Regulatory and supervisory practices and tools: Initiatives on embedding climate-related risk into risk management and prudential frameworks are ongoing and capacity building remains an important focus. There is growing interest in the role of transition plans of financial institutions and non-financial corporates not only in enabling an orderly transition, but also as a source of information for financial authorities to assess micro- and macroprudential risks. The FSB is setting up a working group that will, as an initial task, develop a conceptual understanding on the relevance of transition plans and planning by financial and non-financial firms for financial stability. With many initiatives having started or being considered, it will be important to ensure close coordination among the FSB, SSBs and other relevant bodies.
Across all blocks of the Roadmap, financial institutions’ progress in addressing climate-related financial risks relies on the non-financial corporate sector making similar progress, including in the areas of firm-level disclosures, addressing data gaps and transition plans.
Notes to editors
The FSB published its Roadmap to address climate-related financial risks in July 2021. The Roadmap sets out a comprehensive and coordinated plan for addressing climate-related financial risks, including steps and indicative timeframes. The Roadmap was endorsed by G20 Finance Ministers and Central Bank Governors and subsequently by G20 Leaders at the Rome Summit. The first annual progress report on the Roadmap was published in July 2022.

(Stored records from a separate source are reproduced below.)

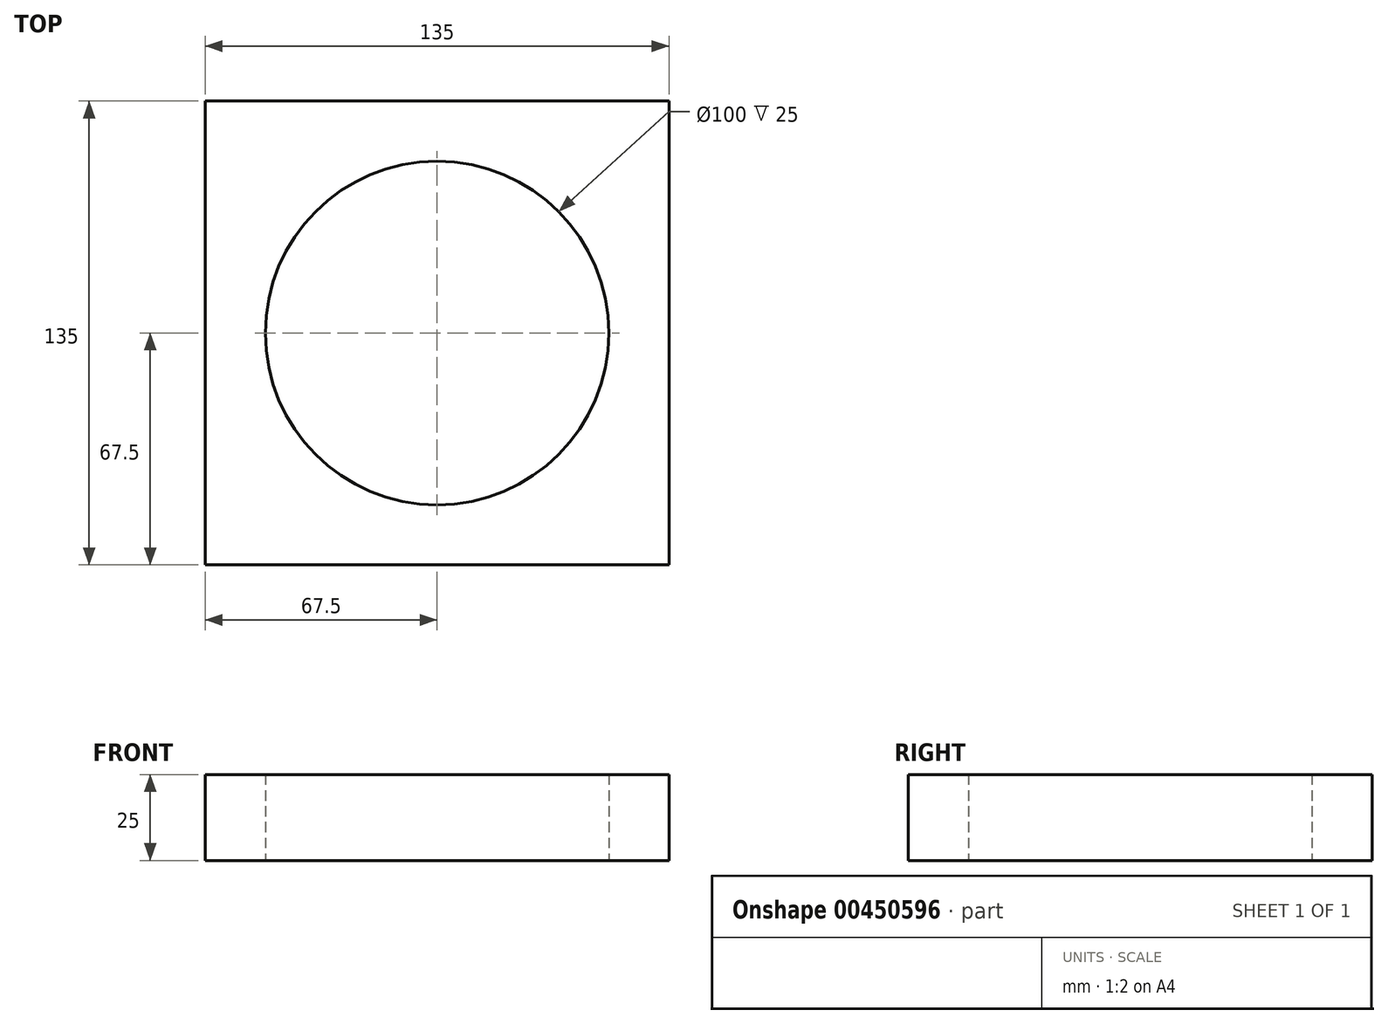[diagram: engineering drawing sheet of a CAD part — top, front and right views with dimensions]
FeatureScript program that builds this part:
annotation { "Feature Type Name" : "Feature", "Feature Type Description" : "" }
export const myFeature = defineFeature(function(context is Context, id is Id, definition is map)
    precondition{}
    {
        {
            var Q0;
            Q0=qCreatedBy(makeId("Top.planeOp"),FACE);
            var sketch = newSketch(context, id + "F0", { "sketchPlane" : qUnion([Q0])});
            skCircle(sketch, "E0", {"center": v(0, 0) * mm, "radius": 50 * mm});
            skLineSegment(sketch, "E1.bottom", {"start": v(-67.5, 67.5) * mm, "end": v(67.5, 67.5) * mm});
            skLineSegment(sketch, "E1.top", {"start": v(-67.5, -67.5) * mm, "end": v(67.5, -67.5) * mm});
            skLineSegment(sketch, "E1.left", {"start": v(-67.5, 67.5) * mm, "end": v(-67.5, -67.5) * mm});
            skLineSegment(sketch, "E1.right", {"start": v(67.5, 67.5) * mm, "end": v(67.5, -67.5) * mm});
            skLineSegment(sketch, "E2", {"start": v(0, 0) * mm, "end": v(46.6, -18.13) * mm});
            skSolve(sketch);
        }
        {
            var Q0;
            Q0 = qSketchRegion(id + "F0", true);
            extrude(context, id + "F1", {"entities" : qUnion([Q0]), "depth" : 25 * mm});
        }
    });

The FSB coordinates at the international level the work of national financial authorities and international standard-setting bodies and develops and promotes the implementation of effective regulatory, supervisory, and other financial sector policies in the interest of financial stability. It brings together national authorities responsible for financial stability in 24 countries and jurisdictions, international financial institutions, sector-specific international groupings of regulators and supervisors, and committees of central bank experts. The FSB also conducts outreach with approximately 70 other jurisdictions through its six Regional Consultative Groups.
The FSB is chaired by Klaas Knot, President of De Nederlandsche Bank. The FSB Secretariat is located in Basel, Switzerland and hosted by the Bank for International Settlements.